Hafeman DM, Chang KD, Garrett AS, Sanders EM, Phillips ML. Effects of medication on neuroimaging findings in bipolar disorder: an updated review.
Bipolar Disord 2012: 14: 375–410. © 2012 The Authors. Journal compilation © 2012 John Wiley & Sons A/S.
Objective: Neuroimaging is an important tool for better understanding the neurobiological underpinnings of bipolar disorder (BD). However, potential study participants are often receiving psychotropic medications which can possibly confound imaging data. To better interpret the results of neuroimaging studies in BD, it is important to understand the impact of medications on structural magnetic resonance imaging (sMRI), functional MRI (fMRI), and diffusion tensor imaging (DTI).
Methods: To better understand the impact of medications on imaging data, we conducted a literature review and searched MEDLINE for papers that included the key words bipolar disorder and fMRI, sMRI, or DTI. The search was limited to papers that assessed medication effects and had not been included in a previous review by Phillips et al. (Medication effects in neuroimaging studies of bipolar disorder. Am J Psychiatry 2008; 165: 313–320). This search yielded 74 sMRI studies, 46 fMRI studies, and 15 DTI studies.

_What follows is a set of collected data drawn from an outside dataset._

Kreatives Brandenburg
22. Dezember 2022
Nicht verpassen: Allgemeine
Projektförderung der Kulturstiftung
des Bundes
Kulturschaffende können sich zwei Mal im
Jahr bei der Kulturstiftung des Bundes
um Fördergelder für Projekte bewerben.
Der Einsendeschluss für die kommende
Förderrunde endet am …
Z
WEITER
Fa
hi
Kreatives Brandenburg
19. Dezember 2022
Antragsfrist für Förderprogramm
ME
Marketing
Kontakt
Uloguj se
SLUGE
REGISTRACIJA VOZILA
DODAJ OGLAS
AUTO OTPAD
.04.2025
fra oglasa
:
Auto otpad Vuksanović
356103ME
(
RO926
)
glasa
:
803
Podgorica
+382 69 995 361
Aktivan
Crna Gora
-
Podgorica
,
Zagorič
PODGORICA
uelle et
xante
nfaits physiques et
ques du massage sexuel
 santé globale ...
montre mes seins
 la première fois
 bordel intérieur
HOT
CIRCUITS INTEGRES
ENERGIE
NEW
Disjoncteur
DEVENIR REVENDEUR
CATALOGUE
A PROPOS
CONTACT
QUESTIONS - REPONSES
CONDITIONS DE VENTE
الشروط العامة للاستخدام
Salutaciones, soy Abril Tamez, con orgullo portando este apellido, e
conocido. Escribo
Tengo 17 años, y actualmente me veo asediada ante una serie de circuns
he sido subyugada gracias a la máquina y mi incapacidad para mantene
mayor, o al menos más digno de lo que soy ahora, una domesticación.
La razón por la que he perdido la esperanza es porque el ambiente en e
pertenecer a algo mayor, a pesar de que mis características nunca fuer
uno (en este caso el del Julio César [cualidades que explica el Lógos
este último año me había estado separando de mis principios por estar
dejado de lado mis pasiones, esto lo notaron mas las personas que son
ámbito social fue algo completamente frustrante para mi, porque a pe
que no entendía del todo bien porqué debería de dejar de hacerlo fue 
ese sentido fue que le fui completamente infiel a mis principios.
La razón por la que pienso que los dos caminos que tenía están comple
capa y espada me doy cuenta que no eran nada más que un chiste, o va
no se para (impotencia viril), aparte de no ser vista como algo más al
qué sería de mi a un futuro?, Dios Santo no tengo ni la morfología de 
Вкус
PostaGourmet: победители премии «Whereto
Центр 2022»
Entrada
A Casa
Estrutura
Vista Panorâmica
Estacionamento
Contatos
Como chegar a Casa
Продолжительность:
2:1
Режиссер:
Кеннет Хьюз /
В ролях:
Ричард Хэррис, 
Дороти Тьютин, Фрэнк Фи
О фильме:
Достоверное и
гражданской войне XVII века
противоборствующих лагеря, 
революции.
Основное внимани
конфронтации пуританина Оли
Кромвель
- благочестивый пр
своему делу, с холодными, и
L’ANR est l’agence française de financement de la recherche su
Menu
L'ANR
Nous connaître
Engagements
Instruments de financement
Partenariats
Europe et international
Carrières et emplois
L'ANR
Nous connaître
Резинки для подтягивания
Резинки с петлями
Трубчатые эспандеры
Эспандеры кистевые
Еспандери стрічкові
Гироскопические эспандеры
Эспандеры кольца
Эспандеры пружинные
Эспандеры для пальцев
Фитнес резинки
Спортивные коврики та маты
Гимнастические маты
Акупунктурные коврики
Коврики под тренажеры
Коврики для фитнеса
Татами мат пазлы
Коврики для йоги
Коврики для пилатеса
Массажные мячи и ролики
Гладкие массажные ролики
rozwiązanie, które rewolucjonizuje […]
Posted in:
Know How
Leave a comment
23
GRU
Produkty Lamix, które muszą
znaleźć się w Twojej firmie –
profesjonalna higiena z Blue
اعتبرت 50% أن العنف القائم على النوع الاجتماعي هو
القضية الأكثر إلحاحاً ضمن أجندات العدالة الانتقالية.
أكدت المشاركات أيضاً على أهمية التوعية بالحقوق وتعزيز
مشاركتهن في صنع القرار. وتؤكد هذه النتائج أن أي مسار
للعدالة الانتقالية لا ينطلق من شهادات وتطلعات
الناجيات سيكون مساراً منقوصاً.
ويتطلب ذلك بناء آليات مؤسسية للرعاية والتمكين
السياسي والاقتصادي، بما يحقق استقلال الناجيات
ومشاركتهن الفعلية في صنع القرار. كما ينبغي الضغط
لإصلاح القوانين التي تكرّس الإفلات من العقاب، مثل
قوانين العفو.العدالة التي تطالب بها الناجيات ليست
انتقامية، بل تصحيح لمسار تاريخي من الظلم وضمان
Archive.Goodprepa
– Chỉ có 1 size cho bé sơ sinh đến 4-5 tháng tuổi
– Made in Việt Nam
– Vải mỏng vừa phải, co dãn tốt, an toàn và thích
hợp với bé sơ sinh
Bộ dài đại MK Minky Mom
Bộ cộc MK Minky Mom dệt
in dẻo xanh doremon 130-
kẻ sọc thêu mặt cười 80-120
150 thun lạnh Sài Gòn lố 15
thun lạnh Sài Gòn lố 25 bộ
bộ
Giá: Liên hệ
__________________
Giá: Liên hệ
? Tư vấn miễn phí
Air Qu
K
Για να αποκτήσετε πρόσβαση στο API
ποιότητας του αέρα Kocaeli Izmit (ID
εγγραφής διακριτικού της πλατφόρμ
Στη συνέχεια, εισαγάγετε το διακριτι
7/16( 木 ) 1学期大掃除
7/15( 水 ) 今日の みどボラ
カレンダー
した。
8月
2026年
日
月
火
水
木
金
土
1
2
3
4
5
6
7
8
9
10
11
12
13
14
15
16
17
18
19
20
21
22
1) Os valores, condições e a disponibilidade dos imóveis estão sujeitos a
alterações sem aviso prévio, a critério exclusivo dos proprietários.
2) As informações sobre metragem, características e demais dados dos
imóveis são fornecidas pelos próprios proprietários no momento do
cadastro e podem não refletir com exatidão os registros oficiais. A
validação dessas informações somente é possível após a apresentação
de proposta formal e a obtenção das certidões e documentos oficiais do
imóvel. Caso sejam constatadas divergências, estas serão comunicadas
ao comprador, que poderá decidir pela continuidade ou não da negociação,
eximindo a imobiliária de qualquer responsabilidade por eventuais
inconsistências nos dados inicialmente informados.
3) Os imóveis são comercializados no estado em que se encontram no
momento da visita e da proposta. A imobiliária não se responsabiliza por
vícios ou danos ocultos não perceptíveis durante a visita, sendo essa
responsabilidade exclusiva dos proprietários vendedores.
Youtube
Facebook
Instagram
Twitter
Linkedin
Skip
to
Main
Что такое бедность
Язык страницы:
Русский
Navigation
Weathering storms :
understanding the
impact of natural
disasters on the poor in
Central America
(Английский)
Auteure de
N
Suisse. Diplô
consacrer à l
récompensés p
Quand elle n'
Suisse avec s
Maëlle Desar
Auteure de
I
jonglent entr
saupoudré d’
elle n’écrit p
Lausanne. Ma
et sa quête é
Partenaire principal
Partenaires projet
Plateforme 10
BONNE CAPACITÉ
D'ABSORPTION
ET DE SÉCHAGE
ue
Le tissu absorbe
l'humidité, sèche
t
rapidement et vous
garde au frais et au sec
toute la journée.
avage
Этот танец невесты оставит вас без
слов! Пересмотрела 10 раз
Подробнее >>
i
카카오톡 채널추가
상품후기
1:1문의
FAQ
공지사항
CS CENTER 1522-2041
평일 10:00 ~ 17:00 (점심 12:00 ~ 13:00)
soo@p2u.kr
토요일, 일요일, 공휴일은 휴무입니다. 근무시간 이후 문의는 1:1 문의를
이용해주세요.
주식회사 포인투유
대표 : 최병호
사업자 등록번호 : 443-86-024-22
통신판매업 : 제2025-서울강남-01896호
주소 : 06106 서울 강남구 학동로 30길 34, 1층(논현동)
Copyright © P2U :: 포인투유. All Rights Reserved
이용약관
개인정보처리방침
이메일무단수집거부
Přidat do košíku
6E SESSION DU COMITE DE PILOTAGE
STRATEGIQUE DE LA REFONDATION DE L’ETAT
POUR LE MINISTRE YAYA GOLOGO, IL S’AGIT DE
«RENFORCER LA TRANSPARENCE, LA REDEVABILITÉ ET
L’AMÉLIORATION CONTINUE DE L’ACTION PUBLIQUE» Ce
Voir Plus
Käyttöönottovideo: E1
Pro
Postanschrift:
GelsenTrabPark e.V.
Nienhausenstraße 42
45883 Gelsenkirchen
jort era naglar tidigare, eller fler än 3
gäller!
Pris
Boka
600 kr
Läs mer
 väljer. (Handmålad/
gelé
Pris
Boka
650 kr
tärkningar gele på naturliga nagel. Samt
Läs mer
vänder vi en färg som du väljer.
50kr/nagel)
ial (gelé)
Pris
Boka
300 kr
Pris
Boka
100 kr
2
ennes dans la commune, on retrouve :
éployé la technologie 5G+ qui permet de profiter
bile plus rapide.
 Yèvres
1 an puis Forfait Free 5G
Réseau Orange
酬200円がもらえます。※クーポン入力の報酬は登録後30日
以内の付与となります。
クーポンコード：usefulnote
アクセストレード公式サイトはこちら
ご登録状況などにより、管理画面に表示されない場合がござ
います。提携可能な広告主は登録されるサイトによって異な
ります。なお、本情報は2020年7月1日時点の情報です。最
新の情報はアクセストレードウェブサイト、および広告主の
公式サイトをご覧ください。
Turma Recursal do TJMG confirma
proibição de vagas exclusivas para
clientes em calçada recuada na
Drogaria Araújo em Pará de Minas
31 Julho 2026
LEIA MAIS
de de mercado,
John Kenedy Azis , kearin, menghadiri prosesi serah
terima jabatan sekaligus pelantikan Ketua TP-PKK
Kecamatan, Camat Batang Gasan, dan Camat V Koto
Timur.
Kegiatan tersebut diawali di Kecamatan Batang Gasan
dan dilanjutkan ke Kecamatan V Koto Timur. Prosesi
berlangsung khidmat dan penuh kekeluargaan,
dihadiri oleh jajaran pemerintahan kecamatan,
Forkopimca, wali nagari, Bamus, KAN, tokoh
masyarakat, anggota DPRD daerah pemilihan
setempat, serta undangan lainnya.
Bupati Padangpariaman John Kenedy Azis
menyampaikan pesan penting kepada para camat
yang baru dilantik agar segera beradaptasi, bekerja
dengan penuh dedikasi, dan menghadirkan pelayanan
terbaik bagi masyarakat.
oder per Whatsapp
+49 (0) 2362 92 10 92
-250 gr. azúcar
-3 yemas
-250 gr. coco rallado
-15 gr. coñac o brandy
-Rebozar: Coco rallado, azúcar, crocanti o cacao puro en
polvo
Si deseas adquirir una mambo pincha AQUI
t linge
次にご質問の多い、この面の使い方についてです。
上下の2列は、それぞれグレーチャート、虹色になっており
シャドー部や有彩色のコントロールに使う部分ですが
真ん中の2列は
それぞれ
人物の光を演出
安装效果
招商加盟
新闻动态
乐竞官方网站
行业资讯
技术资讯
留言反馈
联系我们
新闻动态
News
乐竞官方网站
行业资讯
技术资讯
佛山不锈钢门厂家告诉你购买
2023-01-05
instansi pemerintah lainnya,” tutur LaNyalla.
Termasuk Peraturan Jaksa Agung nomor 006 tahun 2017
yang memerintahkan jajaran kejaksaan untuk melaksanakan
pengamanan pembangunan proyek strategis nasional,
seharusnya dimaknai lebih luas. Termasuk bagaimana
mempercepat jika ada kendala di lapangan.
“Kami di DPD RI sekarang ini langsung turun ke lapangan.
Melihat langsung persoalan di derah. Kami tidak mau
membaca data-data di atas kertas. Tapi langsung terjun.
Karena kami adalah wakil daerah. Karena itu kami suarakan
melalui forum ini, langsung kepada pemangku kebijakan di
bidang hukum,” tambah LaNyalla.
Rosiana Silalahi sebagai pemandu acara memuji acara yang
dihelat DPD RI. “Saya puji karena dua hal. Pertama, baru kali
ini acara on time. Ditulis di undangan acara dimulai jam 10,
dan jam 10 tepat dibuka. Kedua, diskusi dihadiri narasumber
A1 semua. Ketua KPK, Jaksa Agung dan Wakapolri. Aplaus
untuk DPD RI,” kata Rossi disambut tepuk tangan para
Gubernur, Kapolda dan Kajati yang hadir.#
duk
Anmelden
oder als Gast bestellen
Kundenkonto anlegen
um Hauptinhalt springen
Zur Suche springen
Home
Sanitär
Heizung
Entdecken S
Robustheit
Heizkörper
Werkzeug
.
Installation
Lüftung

Results: Medication appeared to influence many sMRI studies, but had limited impact on fMRI and DTI findings. From the structural studies, the most robust finding (20/45 studies) was that lithium was associated with increased volumes in areas important for mood regulation, while antipsychotic agents and anticonvulsants were generally not. Regarding secondary analysis of the medication effects of fMRI and DTI studies, few showed significant effects of medication, although rigorous analyses were typically not possible when the majority of subjects were medicated. Medication effects were more frequently observed in longitudinal studies designed to assess the impact of particular medications on the blood oxygen level-dependent (BOLD) signal. With a few exceptions, the observed effects were normalizing, meaning that the medicated individuals with BD were more similar than their unmedicated counterparts to healthy subjects.
Conclusions: The effects of psychotropic medications, when present, are predominantly normalizing and thus do not seem to provide an alternative explanation for differences in volume, white matter tracts, or BOLD signal between BD participants and healthy subjects. However, the normalizing effects of medication could obfuscate differences between BD and healthy subjects, and thus might lead to type II errors.